-- Brontekst --
_ _ _ _ _
Biobased bouwen wordt gemeengoed
Tijdens het panelgesprek maakt Niels Walters van Tarra architectuur & stedenbouw duidelijk dat die aandacht voor gezondheid een belangrijk onderdeel was van de ontwikkeling van de nieuwe huisvesting van WeenerXL: “We kwamen in een vroeg stadium bij elkaar en dachten na over hoe en met welke materialen we een gezond gebouw konden maken. We merkten al snel dat we een gedeelde visie en drive hadden om hier met hout anders te ontwerpen.” Michael Bol van Bureau Kade vult aan: “Voor WeenerXL zetten we het ontwerp zo op dat het gebouw in hout kon worden gebouwd. Wij waren al jaren aan de slag met biobased oplossingen, maar we zien dat het nog geen gemeengoed is. In de sector ontbreekt er nog altijd kennis over dit onderwerp en daarom zijn evenementen zoals deze zo waardevol.”
Rolverandering
Rob van Gestel van Archimedes voegt toe dat circulariteit en duurzaam bouwen de standaard worden: “Om onze klimaatdoelen te halen is het onontkoombaar.” Hij merkt ook dat er bij bouwopdrachten steeds vaker voor houtbouw wordt gekozen. “Dat gaat richting de helft van de opdrachten.” Daar sluiten Bert Verwoert van Alwiti Aluminium Geveltechniek en Jaap Kok van Laminated Timber Solutions zich bij aan. Verwoert: “We merken dat er meer vraag is vanuit de markt. En het is uitdagend om bijvoorbeeld de verschillende variaties in de gevel op elkaar af te stemmen.” Kok: “Er zijn steeds meer goede voorbeelden van houtbouw. Ik sluit me aan bij het belang van een gezamenlijke verantwoordelijkheid. We zien een rolverandering, want fabrikanten gooien het hout niet over de schutting, maar zijn een hechter onderdeel van het proces.” Walters besluit: “100 procent hout toepassen was niet het doel van WeenerXL, wel een zoveel mogelijk slim, circulair en gezond gebouw. Geen uitval, geen afval.”
_ _ _ _ _
-- Vermelde records --
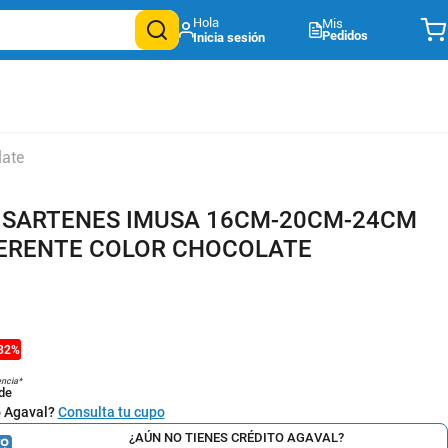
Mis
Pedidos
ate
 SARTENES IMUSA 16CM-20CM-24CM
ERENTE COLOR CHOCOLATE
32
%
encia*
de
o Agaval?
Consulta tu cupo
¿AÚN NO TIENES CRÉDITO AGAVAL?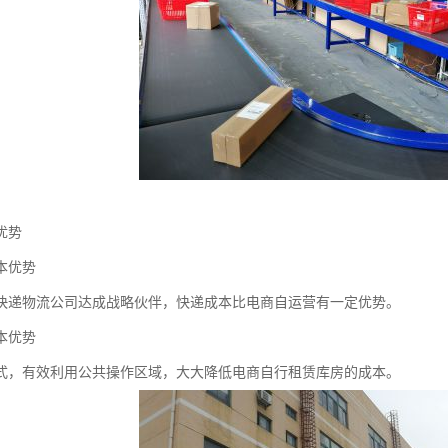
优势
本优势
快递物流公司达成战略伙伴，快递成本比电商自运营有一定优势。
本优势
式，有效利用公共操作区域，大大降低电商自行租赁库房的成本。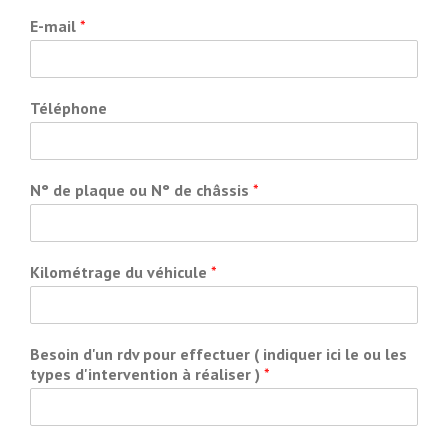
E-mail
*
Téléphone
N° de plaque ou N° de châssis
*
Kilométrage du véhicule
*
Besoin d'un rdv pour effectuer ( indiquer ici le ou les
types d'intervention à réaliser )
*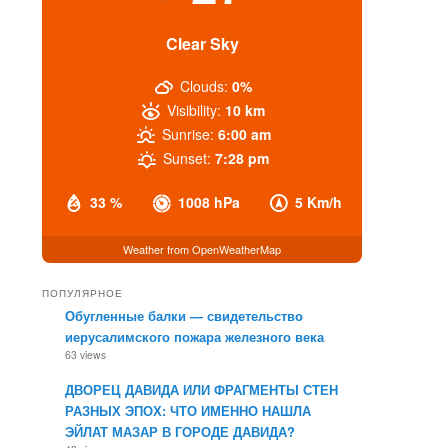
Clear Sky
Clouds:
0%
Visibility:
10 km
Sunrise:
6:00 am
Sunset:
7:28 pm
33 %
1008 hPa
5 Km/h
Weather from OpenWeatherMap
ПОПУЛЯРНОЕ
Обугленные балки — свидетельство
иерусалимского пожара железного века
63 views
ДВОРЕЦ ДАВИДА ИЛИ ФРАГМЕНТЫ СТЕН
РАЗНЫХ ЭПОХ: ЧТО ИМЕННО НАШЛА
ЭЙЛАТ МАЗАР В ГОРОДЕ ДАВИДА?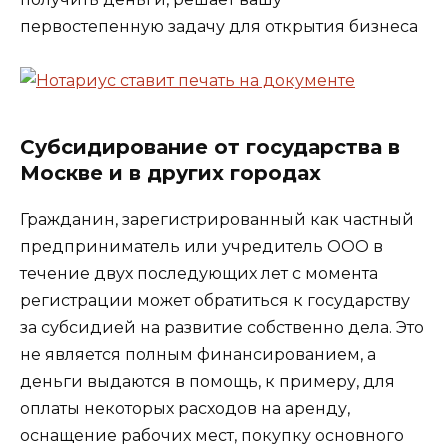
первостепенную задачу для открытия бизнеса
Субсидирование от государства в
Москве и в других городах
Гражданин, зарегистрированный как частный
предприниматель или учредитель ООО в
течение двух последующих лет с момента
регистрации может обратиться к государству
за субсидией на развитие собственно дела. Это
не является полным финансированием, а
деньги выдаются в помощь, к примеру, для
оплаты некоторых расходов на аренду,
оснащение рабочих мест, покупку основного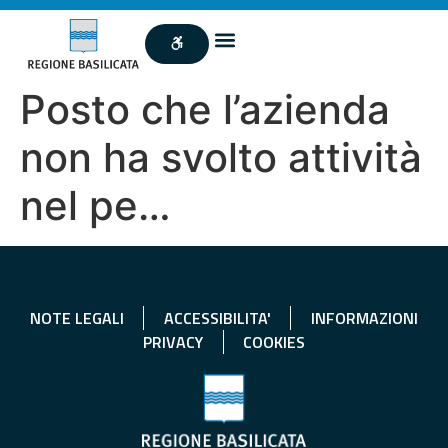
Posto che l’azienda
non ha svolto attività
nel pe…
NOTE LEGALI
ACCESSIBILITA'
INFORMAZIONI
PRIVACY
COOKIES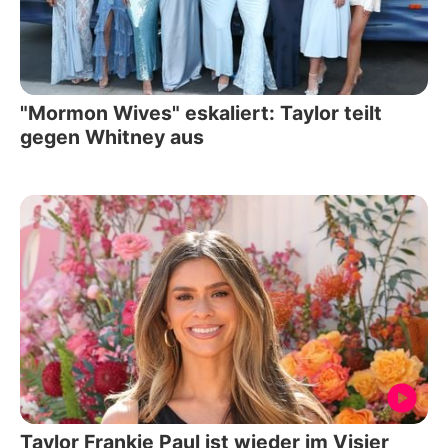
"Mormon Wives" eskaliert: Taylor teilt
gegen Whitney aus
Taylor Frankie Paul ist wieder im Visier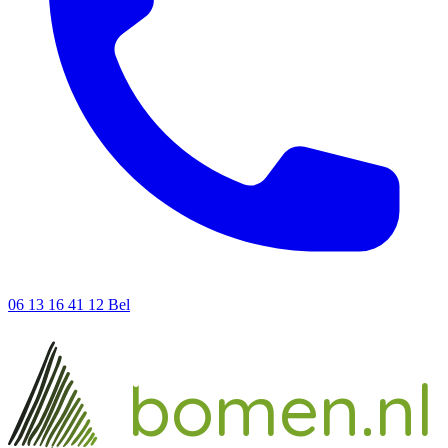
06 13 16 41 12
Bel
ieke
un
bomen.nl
_ _ _ _ _
-- Opdracht --
Noem in volgorde van optreden alle personen die in de brontekst over biobased bouwen aan het woord komen. Vermeld bij elke persoon de organisatie waarvan hij of zij is.

-- Antwoord --
1. Niels Walters, Tarra architectuur & stedenbouw
2. Michael Bol, Bureau Kade
3. Rob van Gestel, Archimedes
4. Bert Verwoert, Alwiti Aluminium Geveltechniek
5. Jaap Kok, Laminated Timber Solutions